§ Exercise details
Reproduce every line of text in the data below word for word, keeping each line as it stands. Leave the pictures out of your answer.
======== Material supplied ========
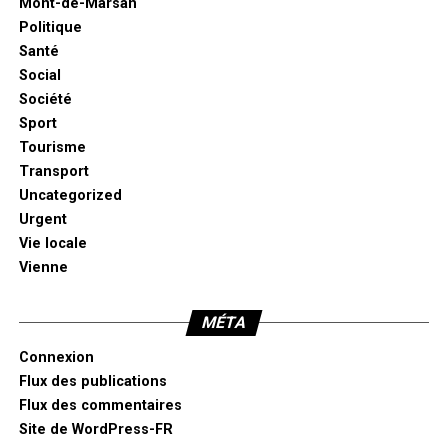
Mont-de-Marsan
Politique
Santé
Social
Société
Sport
Tourisme
Transport
Uncategorized
Urgent
Vie locale
Vienne
MÉTA
Connexion
Flux des publications
Flux des commentaires
Site de WordPress-FR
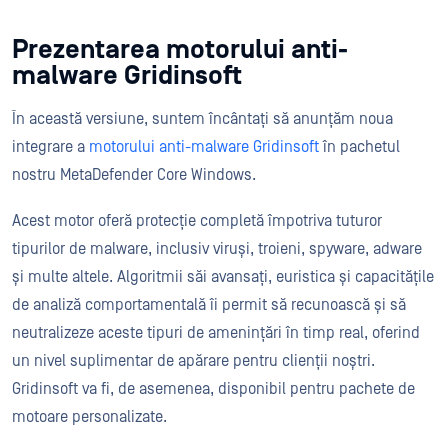
Prezentarea motorului anti-
malware Gridinsoft
În această versiune, suntem încântați să anunțăm noua
integrare a
motorului anti-malware Gridinsoft
în pachetul
nostru MetaDefender Core Windows.
Acest motor oferă protecție completă împotriva tuturor
tipurilor de malware, inclusiv viruși, troieni, spyware, adware
și multe altele. Algoritmii săi avansați, euristica și capacitățile
de analiză comportamentală îi permit să recunoască și să
neutralizeze aceste tipuri de amenințări în timp real, oferind
un nivel suplimentar de apărare pentru clienții noștri.
Gridinsoft va fi, de asemenea, disponibil pentru pachete de
motoare personalizate.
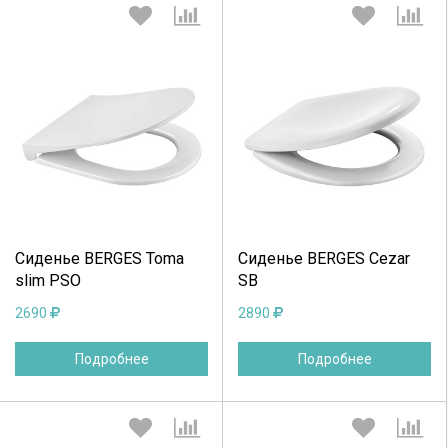
Выберите количество:
Выберите количество:
Продолжить
Отмена
Продолжить
Отмена
Сиденье BERGES Toma
Сиденье BERGES Cezar
slim PSO
SB
2690
2890
Подробнее
Подробнее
========
§ Reply
Mont-de-Marsan
Politique
Santé
Social
Société
Sport
Tourisme
Transport
Uncategorized
Urgent
Vie locale
Vienne
MÉTA
Connexion
Flux des publications
Flux des commentaires
Site de WordPress-FR
Prezentarea motorului anti-
malware Gridinsoft
În această versiune, suntem încântați să anunțăm noua
integrare a
motorului anti-malware Gridinsoft
în pachetul
nostru MetaDefender Core Windows.
Acest motor oferă protecție completă împotriva tuturor
tipurilor de malware, inclusiv viruși, troieni, spyware, adware
și multe altele. Algoritmii săi avansați, euristica și capacitățile
de analiză comportamentală îi permit să recunoască și să
neutralizeze aceste tipuri de amenințări în timp real, oferind
un nivel suplimentar de apărare pentru clienții noștri.
Gridinsoft va fi, de asemenea, disponibil pentru pachete de
motoare personalizate.
Выберите количество:
Выберите количество:
Продолжить
Отмена
Продолжить
Отмена
Сиденье BERGES Toma
Сиденье BERGES Cezar
slim PSO
SB
2690
2890
Подробнее
Подробнее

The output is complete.